/---

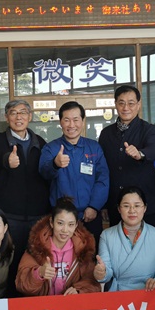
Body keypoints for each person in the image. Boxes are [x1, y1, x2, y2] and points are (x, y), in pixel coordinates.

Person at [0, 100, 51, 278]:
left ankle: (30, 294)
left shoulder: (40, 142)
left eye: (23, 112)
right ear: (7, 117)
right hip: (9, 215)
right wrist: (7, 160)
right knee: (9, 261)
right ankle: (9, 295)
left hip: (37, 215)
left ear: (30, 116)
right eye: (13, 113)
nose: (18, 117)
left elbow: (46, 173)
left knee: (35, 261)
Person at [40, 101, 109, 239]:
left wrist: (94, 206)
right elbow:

\---
/---

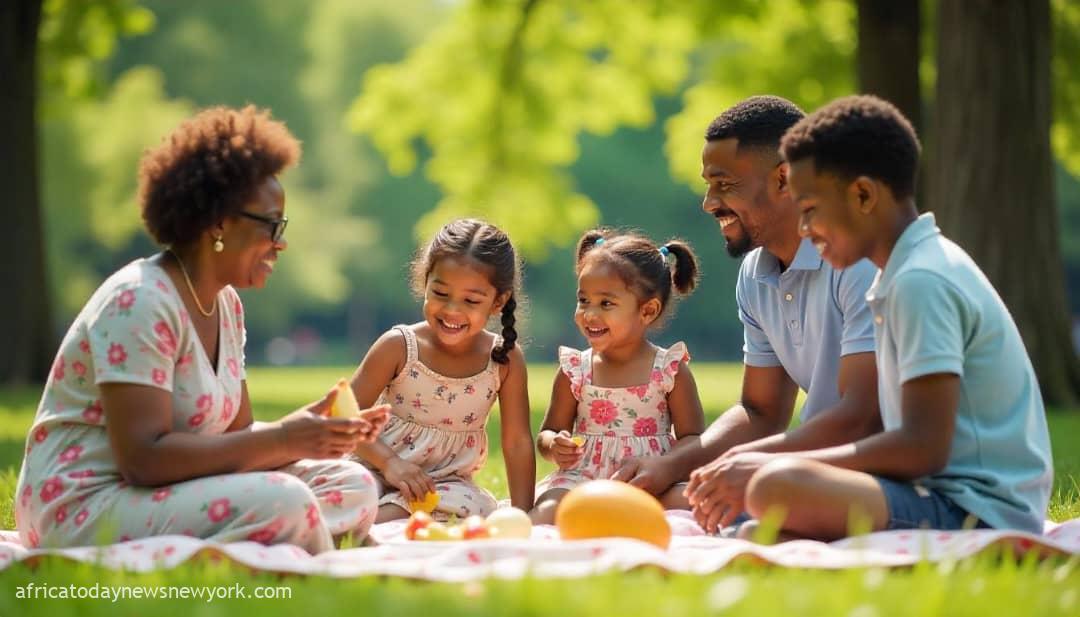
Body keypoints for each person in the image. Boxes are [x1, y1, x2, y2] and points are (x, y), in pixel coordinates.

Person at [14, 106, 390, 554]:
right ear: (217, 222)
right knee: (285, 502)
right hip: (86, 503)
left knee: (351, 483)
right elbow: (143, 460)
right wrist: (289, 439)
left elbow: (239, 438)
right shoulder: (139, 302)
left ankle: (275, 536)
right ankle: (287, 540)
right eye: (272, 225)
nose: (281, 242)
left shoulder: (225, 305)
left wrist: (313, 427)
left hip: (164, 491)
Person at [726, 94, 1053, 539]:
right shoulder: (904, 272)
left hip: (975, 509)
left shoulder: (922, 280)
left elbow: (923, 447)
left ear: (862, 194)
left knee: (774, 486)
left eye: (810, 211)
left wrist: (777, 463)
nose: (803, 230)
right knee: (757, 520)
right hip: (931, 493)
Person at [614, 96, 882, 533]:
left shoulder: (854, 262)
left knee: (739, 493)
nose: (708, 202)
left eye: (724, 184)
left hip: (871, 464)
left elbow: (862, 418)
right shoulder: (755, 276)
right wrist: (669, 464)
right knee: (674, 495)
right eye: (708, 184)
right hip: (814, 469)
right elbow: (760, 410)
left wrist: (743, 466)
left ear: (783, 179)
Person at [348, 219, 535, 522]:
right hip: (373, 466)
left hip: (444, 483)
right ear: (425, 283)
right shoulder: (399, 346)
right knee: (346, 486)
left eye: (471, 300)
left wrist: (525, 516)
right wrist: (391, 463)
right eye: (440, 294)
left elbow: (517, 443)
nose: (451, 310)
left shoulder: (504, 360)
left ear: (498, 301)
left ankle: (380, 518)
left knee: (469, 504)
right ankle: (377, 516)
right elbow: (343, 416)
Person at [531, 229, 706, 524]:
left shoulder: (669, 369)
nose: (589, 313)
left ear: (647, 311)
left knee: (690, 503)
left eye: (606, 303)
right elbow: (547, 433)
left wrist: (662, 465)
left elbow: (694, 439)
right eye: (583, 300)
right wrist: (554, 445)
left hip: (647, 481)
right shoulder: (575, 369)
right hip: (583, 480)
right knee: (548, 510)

\---

Exercise directions:
Nothing should appear in the answer except the lines above from the line with "nose: (281, 242)" through the line with "left wrist: (662, 465)", both included, written out exactly.

Response:
nose: (281, 242)
left shoulder: (225, 305)
left wrist: (313, 427)
left hip: (164, 491)
Person at [726, 94, 1053, 539]:
right shoulder: (904, 272)
left hip: (975, 509)
left shoulder: (922, 280)
left elbow: (923, 447)
left ear: (862, 194)
left knee: (774, 486)
left eye: (810, 211)
left wrist: (777, 463)
nose: (803, 230)
right knee: (757, 520)
right hip: (931, 493)
Person at [614, 96, 882, 533]:
left shoulder: (854, 262)
left knee: (739, 493)
nose: (708, 202)
left eye: (724, 184)
left hip: (871, 464)
left elbow: (862, 418)
right shoulder: (755, 276)
right wrist: (669, 464)
right knee: (674, 495)
right eye: (708, 184)
right hip: (814, 469)
right elbow: (760, 410)
left wrist: (743, 466)
left ear: (783, 179)
Person at [348, 219, 535, 522]:
right hip: (373, 466)
left hip: (444, 483)
right ear: (425, 283)
right shoulder: (399, 346)
right knee: (346, 486)
left eye: (471, 300)
left wrist: (525, 516)
right wrist: (391, 463)
right eye: (440, 294)
left elbow: (517, 443)
nose: (451, 310)
left shoulder: (504, 360)
left ear: (498, 301)
left ankle: (380, 518)
left knee: (469, 504)
right ankle: (377, 516)
right elbow: (343, 416)
Person at [531, 229, 706, 524]:
left shoulder: (669, 369)
nose: (589, 313)
left ear: (647, 311)
left knee: (690, 503)
left eye: (606, 303)
right elbow: (547, 433)
left wrist: (662, 465)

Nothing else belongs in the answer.